#### Job
Only the count is expected: the number of lines below that contain "column".

[Web interface edit records]
--- --- ---
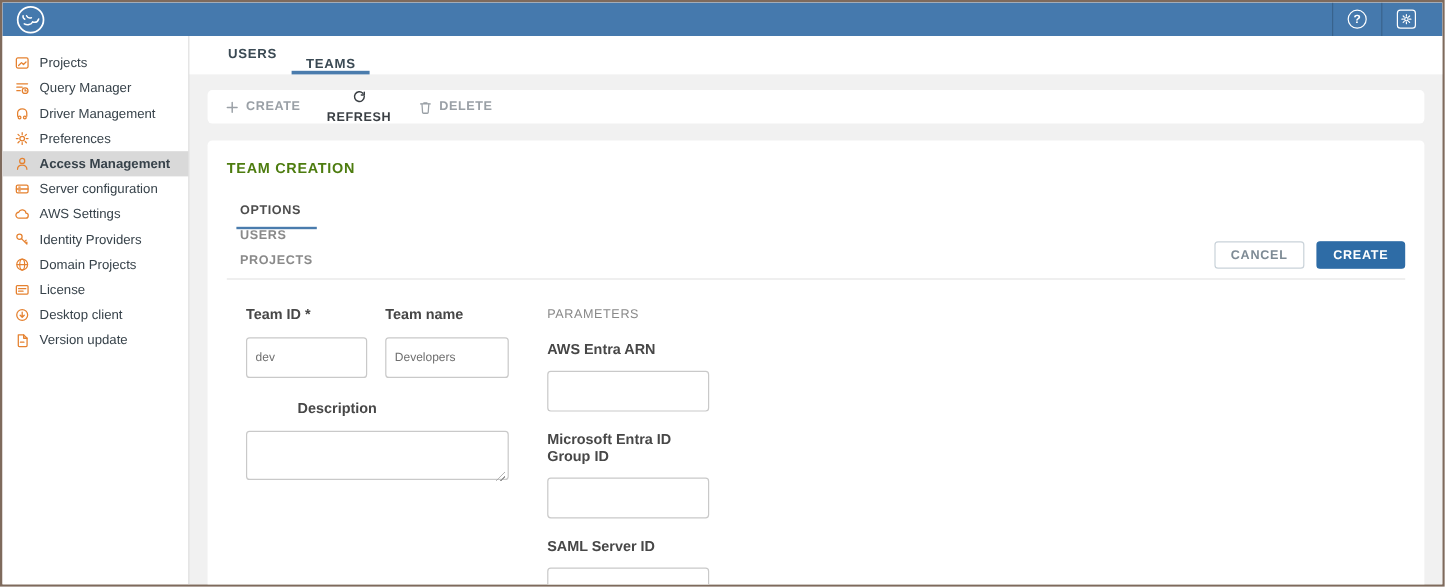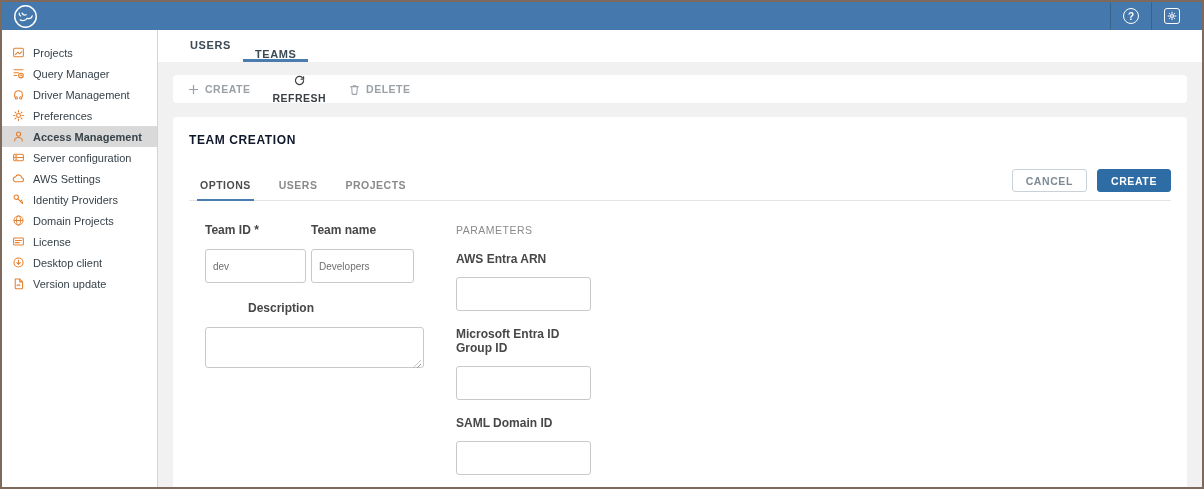--- a/index.html
+++ b/index.html
@@ -43,7 +43,7 @@
   .tool-btn.enabled { color:#3A3F44;flex-direction:column; }
 
   .panel-card { margin-top:14px; flex:1; background:#fff; border-radius:4px 4px 0 0; padding:16px 16px 0 16px; overflow:hidden; }
-  .panel-title { font-size:12px; font-weight:bold; letter-spacing:.6px; color:#0f172a; }
+  .panel-title { font-size:12px; font-weight:bold; letter-spacing:.6px; color:#4d7c0f; }
 
   .panel-tabs-row { margin-top:22px; display:flex; justify-content:space-between; align-items:flex-end; border-bottom:1px solid #e4e4e4; }
   .panel-tabs { display:flex; margin-left:8px; }

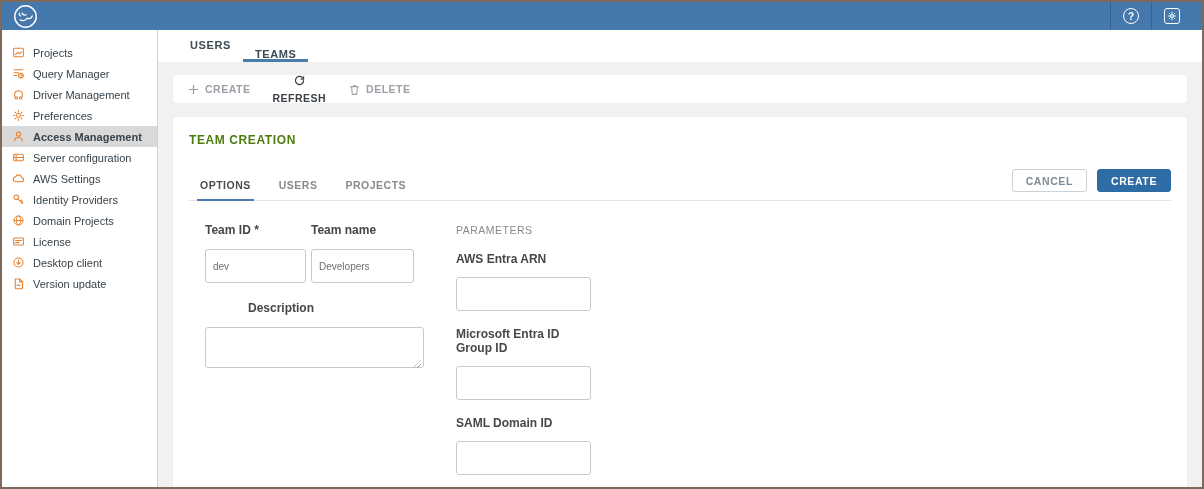--- a/index.html
+++ b/index.html
@@ -46,7 +46,7 @@
   .panel-title { font-size:12px; font-weight:bold; letter-spacing:.6px; color:#4d7c0f; }
 
   .panel-tabs-row { margin-top:22px; display:flex; justify-content:space-between; align-items:flex-end; border-bottom:1px solid #e4e4e4; }
-  .panel-tabs { display:flex; margin-left:8px; }
+  .panel-tabs { display:flex; margin-left:8px;flex-direction:column; }
   .panel-tab { padding:0 3px 8px 3px; margin-right:22px; font-size:10.5px; font-weight:bold; letter-spacing:.5px; color:#8a8a8a; cursor:pointer; border-bottom:2px solid transparent; margin-bottom:-1px; }
   .panel-tab.active { color:#4d4d4d; border-bottom-color:#4A7CAD; }
   .panel-actions { display:flex; gap:10px; margin-bottom:8px;padding-left:28px; }

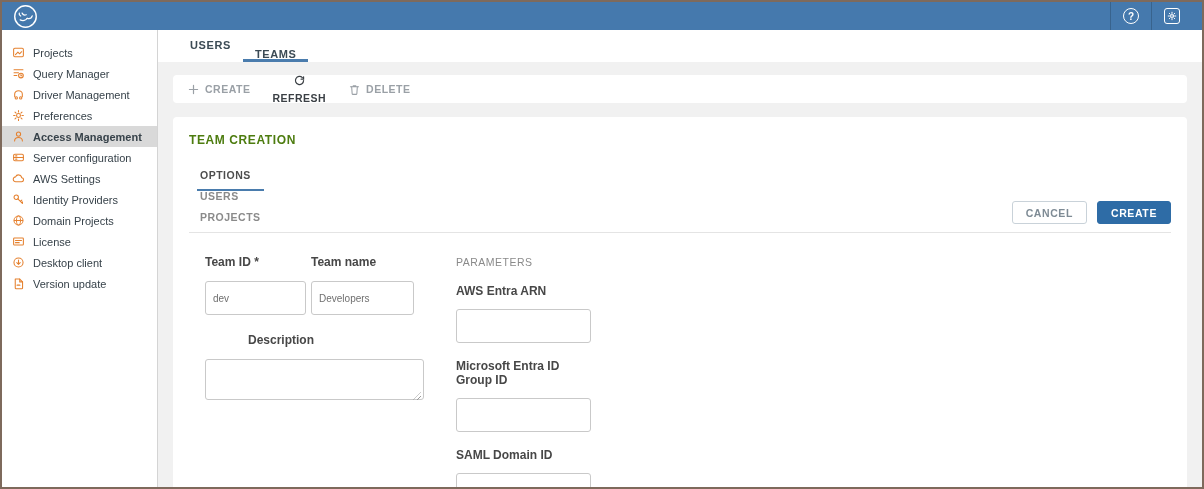--- a/index.html
+++ b/index.html
@@ -57,7 +57,7 @@
   .form-row { margin-top:22px; margin-left:16px; display:flex; }
   .field-label { font-size:12px; font-weight:bold; color:#474747; }
   .left-col { width:219px; flex:0 0 219px; }
-  .name-grid { display:flex; gap:5px; }
+  .name-grid { display:flex; gap:15px; }
   .fld { display:flex; flex-direction:column; }
   .fld .field-label { margin-bottom:12px; }
   .txt { border:1px solid #c9c9c9; border-radius:3px; height:21px; padding:16px 7px; font-size:10px; color:#6f6f6f; font-family:inherit; outline:none; background:#fff; }

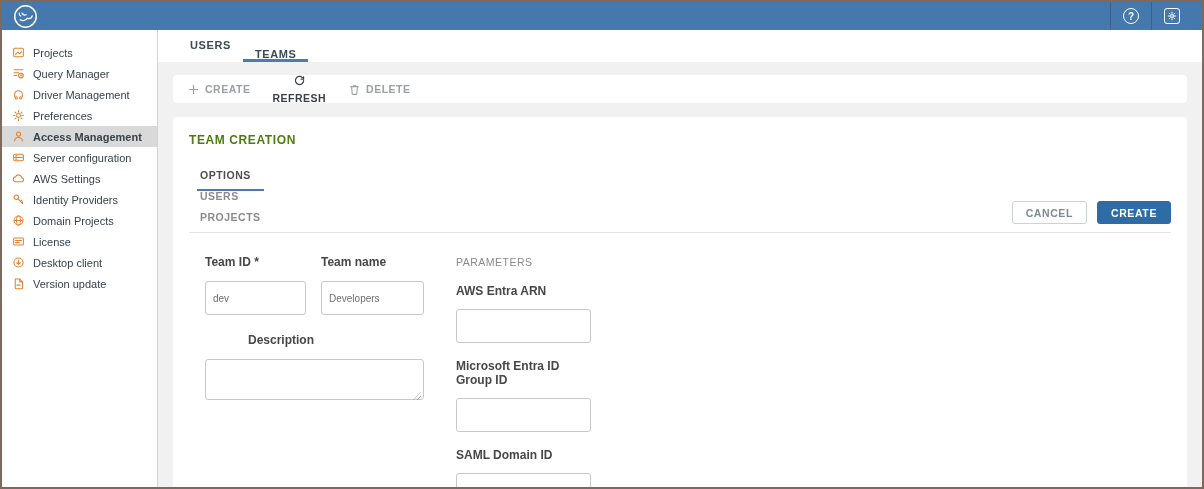--- a/index.html
+++ b/index.html
@@ -290,7 +290,7 @@
               </div>
 
               <div class="param-group">
-                <label class="field-label">SAML Domain ID</label>
+                <label class="field-label">SAML Server ID</label>
                 <input class="txt param-input" type="text" value="" style="">
               </div>
 

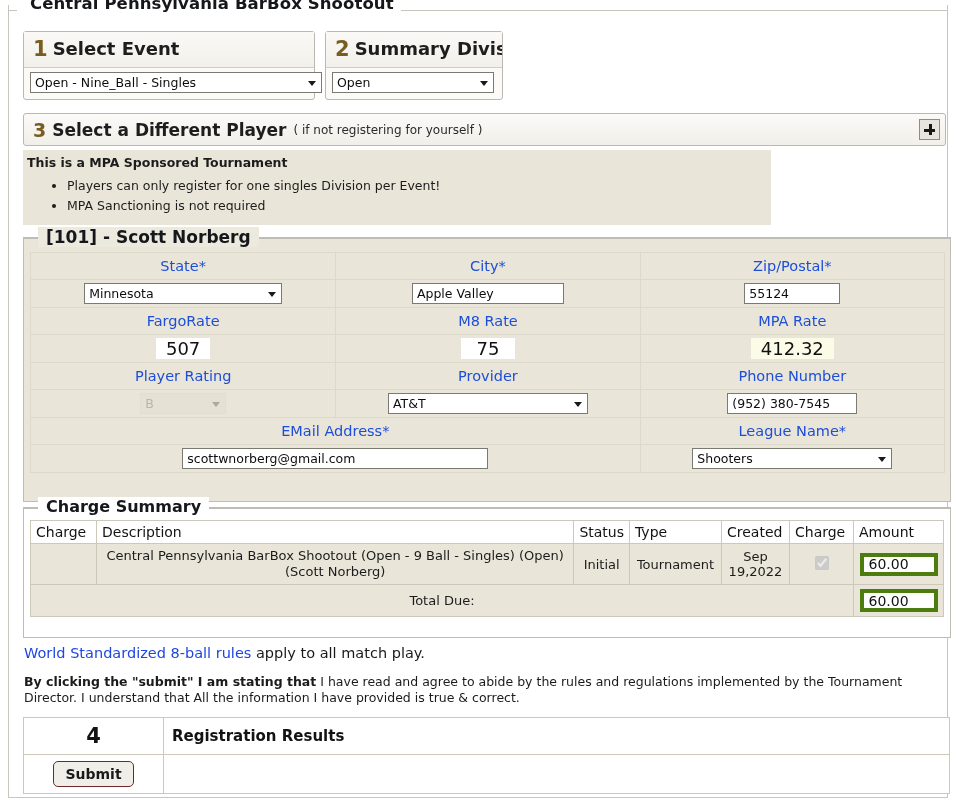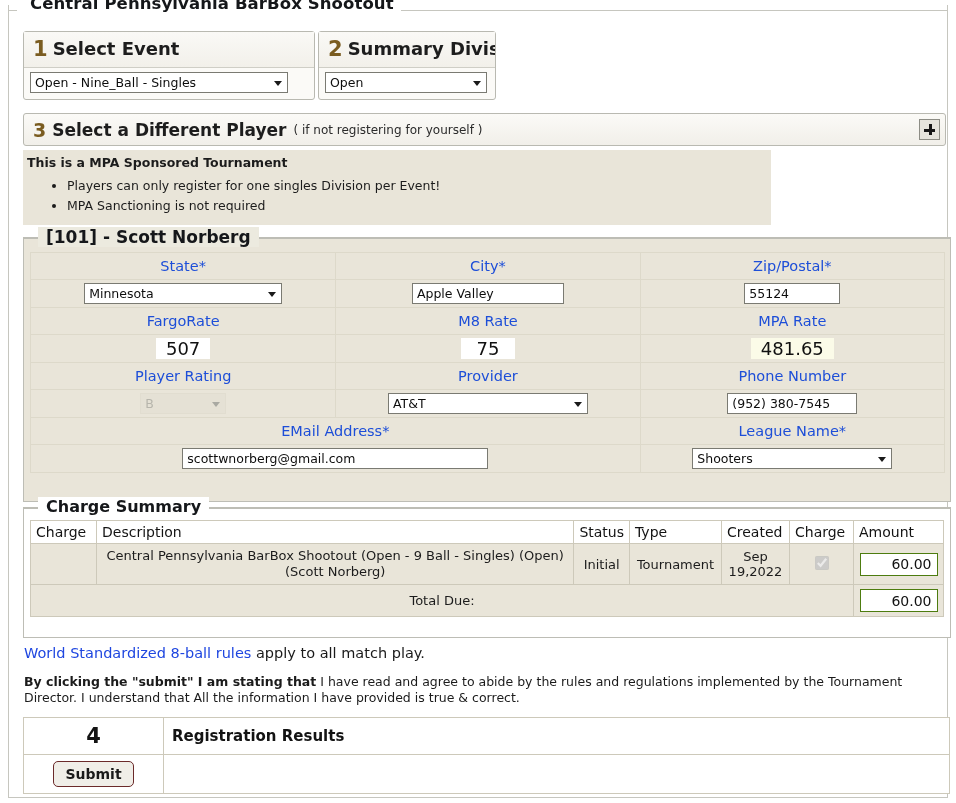--- a/index.html
+++ b/index.html
@@ -43,7 +43,7 @@
   
   .steps-row {
     position: absolute; left: 14px; top: 26px;
-    display: flex; gap: 3px;
+    display: flex; gap: 10px;
   }
   .step-box {
     border: 1px solid #b9b9b1;

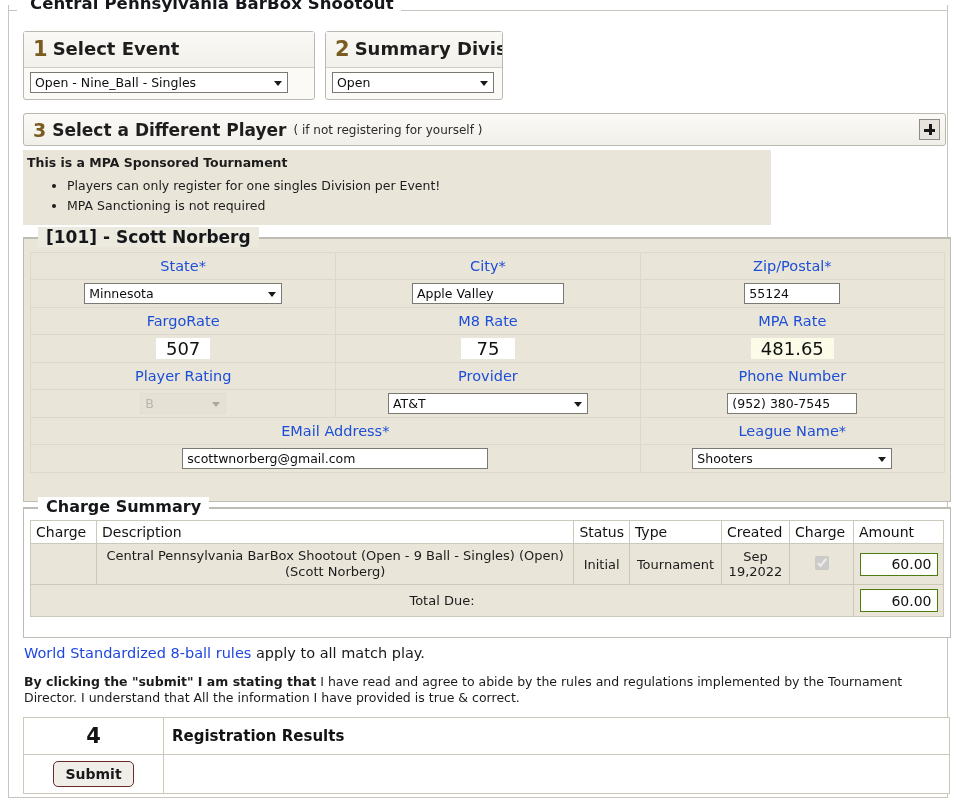--- a/index.html
+++ b/index.html
@@ -291,7 +291,7 @@
       </div>
       <div class="step-body">
         <span class="sel-wrap">
-          <select class="sel" style="width:258px">
+          <select class="sel" style="width:292px">
             <option>Open - Nine_Ball - Singles</option>
           </select>
           <span class="chev"></span>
--- --- ---
#### Result for this task
3